Page MenuHomePhabricator

Add Sylheti Nagari characterset to MediaWiki's special character list as used in WikiEditor
Open, Needs TriagePublic

Description

Bangla Wikisource is receiving some Bangla language books in Sylheti Nagari script from the British Library. If Sylheti Nagari characterset is made available to WikiEditor 2010, it would be helpful for the community to transcribe and proofread relatively easier than now.

Also, there is a recent addition of Sylheti Wikipedia which can make use of it too.

Event Timeline

Change #1271800 had a related patch set uploaded (by Bodhisattwa; author: Bodhisattwa):

[mediawiki/extensions/WikiEditor@master] Add Sylheti Nagari characterset to MediaWiki's special character list as used in WikiEditor

https://gerrit.wikimedia.org/r/1271800

Change #1271803 had a related patch set uploaded (by Bodhisattwa; author: Bodhisattwa):

[mediawiki/core@master] Add Sylheti Nagari characterset to MediaWiki's special character list as used in WikiEditor

https://gerrit.wikimedia.org/r/1271803

I understand the desire to add this….

But we are relatively conservative with additions to this logic. We cannot send all of unicode on each and every single request to the edit page (and twice effectively), that doesnt make sense.

This to me seems like this would be used very selectively, only on very specific wikis. And i dont think this script has enough day to day use outside those wikis, to burden all editors of all wikis (wikimedia and 3rd parties) with this extra category and the extra bytes of pageload that go with it (or the door it would open for other less used scripts).

Maybe it is better to add it to specific wikis with gadget overrides? Or simply use the “often used” override on each of those wikis, that is tailored to being wiki specific.

This to me seems like this would be used very selectively, only on very specific wikis. And i dont think this script has enough day to day use outside those wikis, to burden all editors of all wikis (wikimedia and 3rd parties) with this extra category and the extra bytes of pageload that go with it (or the door it would open for other less used scripts).

I fully understand your concerns and your logical reasoning. It is true that this script will currently serve two wikis only as of now, so there is no point to add it for other wikis, and so, I am totally fine to withdraw this ticket. But, I did not open the door for less used scripts for the first time, it was already done before, for example, see Canadian aboriginals, Runes etc in the charactersets. which are almost never used anywhere or served very specific purpose or maybe used in one or two wikis. To maintain uniformity with the discussion here in this ticket, we need to assess the utility of these scripts and remove them too, if needed.

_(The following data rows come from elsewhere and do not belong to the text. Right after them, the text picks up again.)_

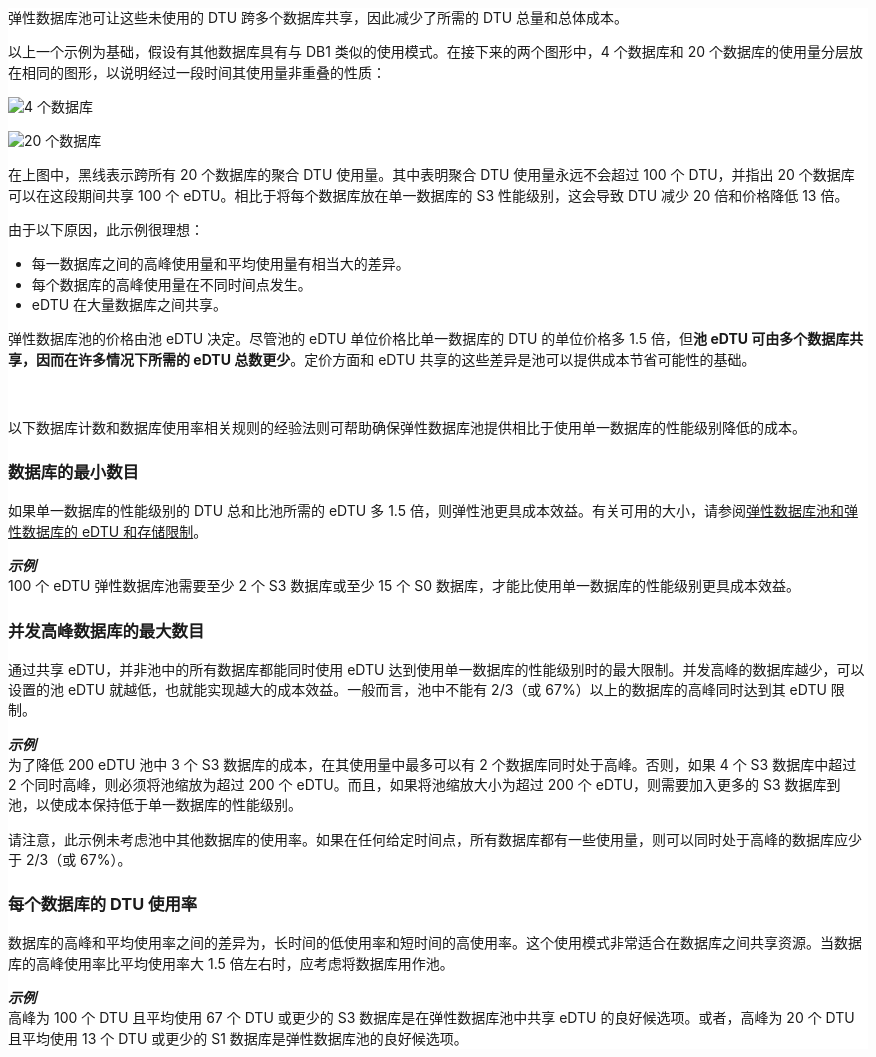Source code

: 弹性数据库池可让这些未使用的 DTU 跨多个数据库共享，因此减少了所需的 DTU 总量和总体成本。

以上一个示例为基础，假设有其他数据库具有与 DB1 类似的使用模式。在接下来的两个图形中，4 个数据库和 20 个数据库的使用量分层放在相同的图形，以说明经过一段时间其使用量非重叠的性质：

   ![4 个数据库][2]

   ![20 个数据库][3]

在上图中，黑线表示跨所有 20 个数据库的聚合 DTU 使用量。其中表明聚合 DTU 使用量永远不会超过 100 个 DTU，并指出 20 个数据库可以在这段期间共享 100 个 eDTU。相比于将每个数据库放在单一数据库的 S3 性能级别，这会导致 DTU 减少 20 倍和价格降低 13 倍。


由于以下原因，此示例很理想：

- 每一数据库之间的高峰使用量和平均使用量有相当大的差异。  
- 每个数据库的高峰使用量在不同时间点发生。 
- eDTU 在大量数据库之间共享。


弹性数据库池的价格由池 eDTU 决定。尽管池的 eDTU 单位价格比单一数据库的 DTU 的单位价格多 1.5 倍，但**池 eDTU 可由多个数据库共享，因而在许多情况下所需的 eDTU 总数更少**。定价方面和 eDTU 共享的这些差异是池可以提供成本节省可能性的基础。

<br>

以下数据库计数和数据库使用率相关规则的经验法则可帮助确保弹性数据库池提供相比于使用单一数据库的性能级别降低的成本。


### 数据库的最小数目

如果单一数据库的性能级别的 DTU 总和比池所需的 eDTU 多 1.5 倍，则弹性池更具成本效益。有关可用的大小，请参阅[弹性数据库池和弹性数据库的 eDTU 和存储限制](/documentation/articles/sql-database-elastic-pool-reference/#edtu-and-storage-limits-for-elastic-pools-and-elastic-databases)。


***示例***<br>
100 个 eDTU 弹性数据库池需要至少 2 个 S3 数据库或至少 15 个 S0 数据库，才能比使用单一数据库的性能级别更具成本效益。



### 并发高峰数据库的最大数目

通过共享 eDTU，并非池中的所有数据库都能同时使用 eDTU 达到使用单一数据库的性能级别时的最大限制。并发高峰的数据库越少，可以设置的池 eDTU 就越低，也就能实现越大的成本效益。一般而言，池中不能有 2/3（或 67%）以上的数据库的高峰同时达到其 eDTU 限制。

***示例***<br>
为了降低 200 eDTU 池中 3 个 S3 数据库的成本，在其使用量中最多可以有 2 个数据库同时处于高峰。否则，如果 4 个 S3 数据库中超过 2 个同时高峰，则必须将池缩放为超过 200 个 eDTU。而且，如果将池缩放大小为超过 200 个 eDTU，则需要加入更多的 S3 数据库到池，以使成本保持低于单一数据库的性能级别。


请注意，此示例未考虑池中其他数据库的使用率。如果在任何给定时间点，所有数据库都有一些使用量，则可以同时处于高峰的数据库应少于 2/3（或 67%）。


### 每个数据库的 DTU 使用率

数据库的高峰和平均使用率之间的差异为，长时间的低使用率和短时间的高使用率。这个使用模式非常适合在数据库之间共享资源。当数据库的高峰使用率比平均使用率大 1.5 倍左右时，应考虑将数据库用作池。

    
***示例***<br>
高峰为 100 个 DTU 且平均使用 67 个 DTU 或更少的 S3 数据库是在弹性数据库池中共享 eDTU 的良好候选项。或者，高峰为 20 个 DTU 且平均使用 13 个 DTU 或更少的 S1 数据库是弹性数据库池的良好候选项。
    

[1]: ./media/sql-database-elastic-pool-guidance/one-database.png
[2]: ./media/sql-database-elastic-pool-guidance/four-databases.png
[3]: ./media/sql-database-elastic-pool-guidance/twenty-databases.png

Having said that, personally, I see value in adding these under-represented scripts to every wiki. Their presence can help gain more visibility and usage. Most of the times, the communities which use them have no technical infrastructure anywhere or within Wikimedia platforms to support them. A few bytes of these codes can give them some hope. Coming from such a language community, which was digitally under-represented 15-20 years ago, I understand the reality of the struggle, these communities have to face to get minimal support for language technology.

Maybe it is better to add it to specific wikis with gadget overrides? Or simply use the “often used” override on each of those wikis, that is tailored to being wiki specific.

I have added the characterset into a gadget

Having said that, personally, I see value in adding these under-represented scripts to every wiki. Their presence can help gain more visibility and usage. Most of the times, the communities which use them have no technical infrastructure anywhere or within Wikimedia platforms to support them. A few bytes of these codes can give them some hope. Coming from such a language community, which was digitally under-represented 15-20 years ago, I understand the reality of the struggle, these communities have to face to get minimal support for language technology.

I don't object to that, but I do object to that with the current technical architecture that provides this functionality. It would be different if this was all lazy loaded and dynamic, and highly prioritized what people use/is local over what is available throughout the world. But that is not the architecture that is in place right now.